1. Makro-Regime

Für mich ist das aktuelle Makro-Regime trotz der Nervosität weiterhin eher Soft Landing als Rezession. Die Arbeitslosenquote liegt bei 4,3 %, die Sahm-Regel ist mit 0,1 klar nicht ausgelöst. Das ist aktuell der wichtigste Punkt, denn ein aktives Sahm-Signal würde meine gesamte Einschätzung deutlich defensiver machen.

Gleichzeitig sehen wir fallende Ölpreise, einen leicht schwächeren Dollar und stabile Kreditmärkte. Das ist normalerweise kein Umfeld, das auf akuten wirtschaftlichen Stress hindeutet.

2. Aktienmarkt

Der S&P 500 handelt bei 7.372 Punkten, der Nasdaq 100 bei 29.100 Punkten. Beide Indizes geben heute etwas nach, aber der VIX liegt lediglich bei 18,5.

Das ist wichtig: Der Markt zeigt Angst in den Umfragen, aber keine Panik in den Volatilitätsmärkten. Historisch betrachtet entstehen die besten langfristigen Kaufgelegenheiten oft dann, wenn die Stimmung kollabiert, die Fundamentaldaten aber stabil bleiben.

Aktuell sehe ich eher eine Korrektur innerhalb eines Bullenmarktes als den Beginn eines neuen Bärenmarktes.

3. Tech/KI

Der Nasdaq 100 verliert heute etwas stärker als der breite Markt. Das überrascht mich nicht, denn Growth-Aktien reagieren sensibel auf Zinsen und Bewertungen.

Trotzdem bleibt der strukturelle KI-Trend für mich intakt. Solange Hyperscaler, Cloud-Anbieter und Halbleiterunternehmen weiterhin massiv investieren, bleibt KI einer der wichtigsten Wachstumstreiber für die nächsten Jahre.

Kurzfristige Rücksetzer ändern nichts daran. Für mich sind sie eher Teil eines normalen Bullenmarktes.

4. Zinsen/Inflation

Die 10-jährige US-Rendite liegt bei 4,54 %. Das ist nicht niedrig, aber auch nicht auf einem Niveau, das den Aktienmarkt zwingend abwürgen müsste.

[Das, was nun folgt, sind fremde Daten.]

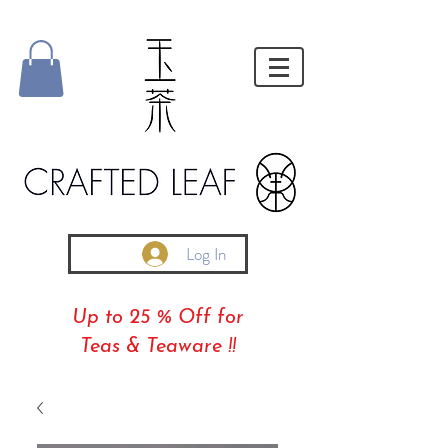
Log In
Up to 25 % Off for
Teas & Teaware !!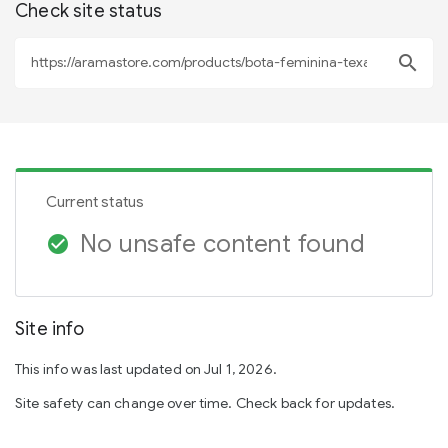
Check site status
search
Current status
No unsafe content found
check_circle
Site info
This info was last updated on Jul 1, 2026.
Site safety can change over time. Check back for updates.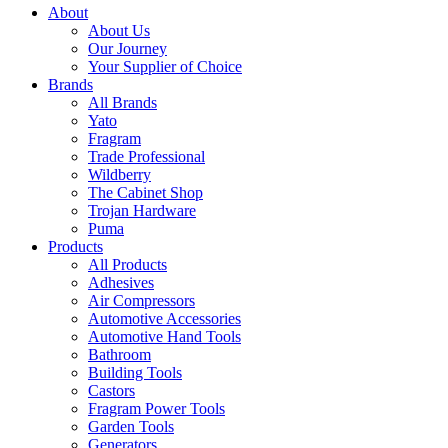
About
About Us
Our Journey
Your Supplier of Choice
Brands
All Brands
Yato
Fragram
Trade Professional
Wildberry
The Cabinet Shop
Trojan Hardware
Puma
Products
All Products
Adhesives
Air Compressors
Automotive Accessories
Automotive Hand Tools
Bathroom
Building Tools
Castors
Fragram Power Tools
Garden Tools
Generators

Interessant finde ich aktuell den Rückgang beim Ölpreis. Niedrigere Energiepreise wirken mit Verzögerung oft inflationsdämpfend.

Der Dollar-Index notiert knapp unter 100. Ein schwächerer Dollar verbessert typischerweise die globale Liquidität und unterstützt Risikoanlagen wie Aktien und Bitcoin.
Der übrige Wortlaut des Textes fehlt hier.